(Text data extracted from pages)
....

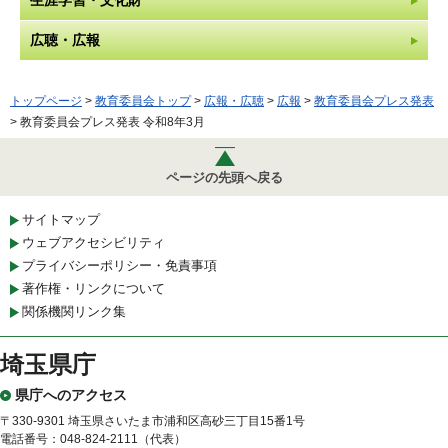
広聴・広報
トップページ
>
教育委員会トップ
>
広報・広聴
>
広報
>
教育委員会プレス発表
> 教育委員会プレス発表 令和8年3月
ページの先頭へ戻る
サイトマップ
ウェブアクセシビリティ
プライバシーポリシー・免責事項
著作権・リンクについて
関係機関リンク集
埼玉県庁
県庁へのアクセス
〒330-9301 埼玉県さいたま市浦和区高砂三丁目15番1号
電話番号：048-824-2111（代表）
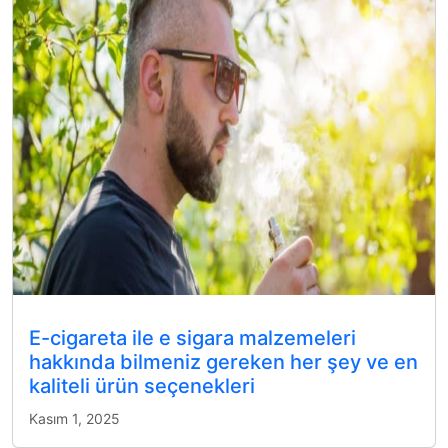
E-cigareta ile e sigara malzemeleri
hakkında bilmeniz gereken her şey ve en
kaliteli ürün seçenekleri
Kasım 1, 2025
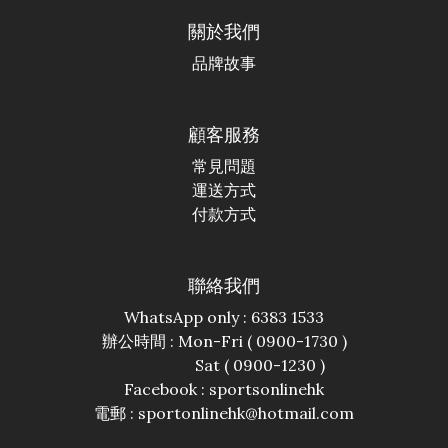
關於我們
品牌故事
顧客服務
常見問題
運送方式
付款方式
聯絡我們
WhatsApp only : 6383 1533
辦公時間 : Mon-Fri ( 0900-1730 )
Sat ( 0900-1230 )
Facebook :
sportsonlinehk
電郵 : sportonlinehk@hotmail.com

....

_PROBLEM STATEMENT:_ Please express every line of text in the rows above as one numbered list, leaving out blank lines and the pictures.

_SOLUTION TO THIS EXERCISE:_
1. 広聴・広報
2. トップページ
3. >
4. 教育委員会トップ
5. >
6. 広報・広聴
7. >
8. 広報
9. >
10. 教育委員会プレス発表
11. > 教育委員会プレス発表 令和8年3月
12. ページの先頭へ戻る
13. サイトマップ
14. ウェブアクセシビリティ
15. プライバシーポリシー・免責事項
16. 著作権・リンクについて
17. 関係機関リンク集
18. 埼玉県庁
19. 県庁へのアクセス
20. 〒330-9301 埼玉県さいたま市浦和区高砂三丁目15番1号
21. 電話番号：048-824-2111（代表）
22. E-cigareta ile e sigara malzemeleri
23. hakkında bilmeniz gereken her şey ve en
24. kaliteli ürün seçenekleri
25. Kasım 1, 2025
26. 關於我們
27. 品牌故事
28. 顧客服務
29. 常見問題
30. 運送方式
31. 付款方式
32. 聯絡我們
33. WhatsApp only : 6383 1533
34. 辦公時間 : Mon-Fri ( 0900-1730 )
35. Sat ( 0900-1230 )
36. Facebook :
37. sportsonlinehk
38. 電郵 : sportonlinehk@hotmail.com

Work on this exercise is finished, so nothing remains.